Kültür Sanat

Şanlıurfa’ya Yahudiler Ne Zaman Yerleşti, Urfalı Yahudiler Nasıl İsrail’e Gitti?

ilk olarak, İmâdeddin Zengi ayrıca sayıları üç yüzün üzerinde olan Yahudi ailesini eşleri ve çocukları ile birlikte Şanlıurfa’ya getirerek yerleştirmiştir.

Abone Ol

1145 yılında Şanlıurfa’yı Haçlılardan alan İslam komutanı İmâdeddin Zengi, Eyyüp Peygamber Kuyusu’nun şifalı suyu ile yıkanarak romatizma hastalığından kurtulmuştur. İmâdeddin Zengi, bu bölgede büyük bir hayır evi yapılması için emir vermiş ve çevredeki tarlaları bu hayır evine vakfetmiştir. Ancak kısa bir süre sonra Zengi’nin ölümü üzerine bu proje gerçekleştirilememiştir. İmâdeddin Zengi ayrıca sayıları üç yüzün üzerinde olan Yahudi ailesini eşleri ve çocukları ile birlikte Şanlıurfa’ya getirerek yerleştirmiştir.

1914 yılında iznini geçirmek üzere Basel’e giden Dr. Vischer, burada silah altına alınır. Bunun üzerine Misyoner Hastanesi’nin idari yönetimini Anna Künzler ve ekibi, resmi tıbbi yönetimini ise şehrin Yahudi hekimi üstlenir. 1915 yılında Urfa’da patlak veren Ermeni isyanı sonucunda kapatılan hastane, 1918 yılında İsviçre Hastanesi adıyla yeniden açılır. Bu sırada askerliğini bitirmiş olan Dr. Vischer, 1919 yılında Basel’den Urfa’ya döner.

----------------------------------------

Verilen Görev 1: Urfa Yahudileri metnine göre 1915'te kapatılan hastane 1918'de hangi adla yeniden açıldı?
Verilen Görev 2: Urfa Yahudileri metnini son cümlesinden sonrasını yazarak sürdürün.

[Bir veri kümesinden alınan kayıtlar]

----------------------------------------

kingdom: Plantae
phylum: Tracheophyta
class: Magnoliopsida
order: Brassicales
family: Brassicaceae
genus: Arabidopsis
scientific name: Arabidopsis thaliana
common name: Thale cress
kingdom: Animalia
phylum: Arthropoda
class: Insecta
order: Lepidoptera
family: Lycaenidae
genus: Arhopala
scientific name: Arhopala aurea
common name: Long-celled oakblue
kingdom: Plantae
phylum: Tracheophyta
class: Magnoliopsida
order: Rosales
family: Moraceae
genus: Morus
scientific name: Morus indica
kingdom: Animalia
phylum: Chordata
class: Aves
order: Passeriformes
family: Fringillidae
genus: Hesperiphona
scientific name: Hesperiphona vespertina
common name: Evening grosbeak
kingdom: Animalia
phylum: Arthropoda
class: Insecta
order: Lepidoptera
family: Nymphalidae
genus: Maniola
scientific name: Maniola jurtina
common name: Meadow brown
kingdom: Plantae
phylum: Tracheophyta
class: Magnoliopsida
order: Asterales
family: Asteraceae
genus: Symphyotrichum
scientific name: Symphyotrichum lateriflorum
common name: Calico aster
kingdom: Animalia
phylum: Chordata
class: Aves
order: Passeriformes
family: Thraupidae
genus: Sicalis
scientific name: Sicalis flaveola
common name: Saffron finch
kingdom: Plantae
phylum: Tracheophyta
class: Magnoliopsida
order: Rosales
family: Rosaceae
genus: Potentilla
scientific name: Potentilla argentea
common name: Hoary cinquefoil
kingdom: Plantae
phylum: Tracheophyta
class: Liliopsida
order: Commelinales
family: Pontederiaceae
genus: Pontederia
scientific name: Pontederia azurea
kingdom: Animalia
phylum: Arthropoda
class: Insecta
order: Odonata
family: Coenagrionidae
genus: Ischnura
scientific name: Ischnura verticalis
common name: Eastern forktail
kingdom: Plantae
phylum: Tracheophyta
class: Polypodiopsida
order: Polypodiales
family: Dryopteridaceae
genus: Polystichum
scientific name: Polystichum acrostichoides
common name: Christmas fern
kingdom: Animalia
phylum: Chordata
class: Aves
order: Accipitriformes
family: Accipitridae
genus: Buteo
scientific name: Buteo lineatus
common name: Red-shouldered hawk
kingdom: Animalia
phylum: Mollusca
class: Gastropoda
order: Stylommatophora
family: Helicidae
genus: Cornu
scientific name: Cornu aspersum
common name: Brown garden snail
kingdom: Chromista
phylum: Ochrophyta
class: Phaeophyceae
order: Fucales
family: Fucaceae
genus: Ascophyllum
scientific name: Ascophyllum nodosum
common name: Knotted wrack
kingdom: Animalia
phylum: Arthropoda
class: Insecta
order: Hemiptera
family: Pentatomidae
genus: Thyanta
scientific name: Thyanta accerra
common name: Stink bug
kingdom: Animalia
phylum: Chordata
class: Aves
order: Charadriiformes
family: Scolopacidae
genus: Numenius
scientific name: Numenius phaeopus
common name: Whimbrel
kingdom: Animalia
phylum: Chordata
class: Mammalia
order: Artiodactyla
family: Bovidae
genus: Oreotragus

----------------------------------------

Yanıt 1: İsviçre Hastanesi adıyla yeniden açıldı.

Yanıt 2:
Osmanlı döneminde, Hızanoğlu Camii’nden başlamak üzere Çakeri Camii’ne doğru şehrin güneydoğusunda Müslümanlarla iç içe yaşayan ve şehir nüfusu içinde en az grubu oluşturan Yahudilerin ölülerini dini yapılarının (Havra) bahçesine gömdükleri tahmin edilmektedir. Urfa’da mevcut olduğu bilinen tek havra günümüze ulaşmamıştır. Ayrıca Osmanlı döneminde Yahudiler, Çakmak Dağı’ndaki antik kaya mezarlarını da kullanmışlardır.

İsrail’e Göç Eden Şanlıurfalı Yahudiler 

Anadolu Ajansının 18.12.2020 tarihinde yaptığı habere göre, Şanlıurfa’nın Siverek ilçesinden önce Antakya’ya, 1960 yılında ise ailesiyle birlikte İsrail’e göç eden Yahudi Eli Gezici, aradan geçen bunca zamana rağmen çiğ köfte ve türkülerden vazgeçmiyor.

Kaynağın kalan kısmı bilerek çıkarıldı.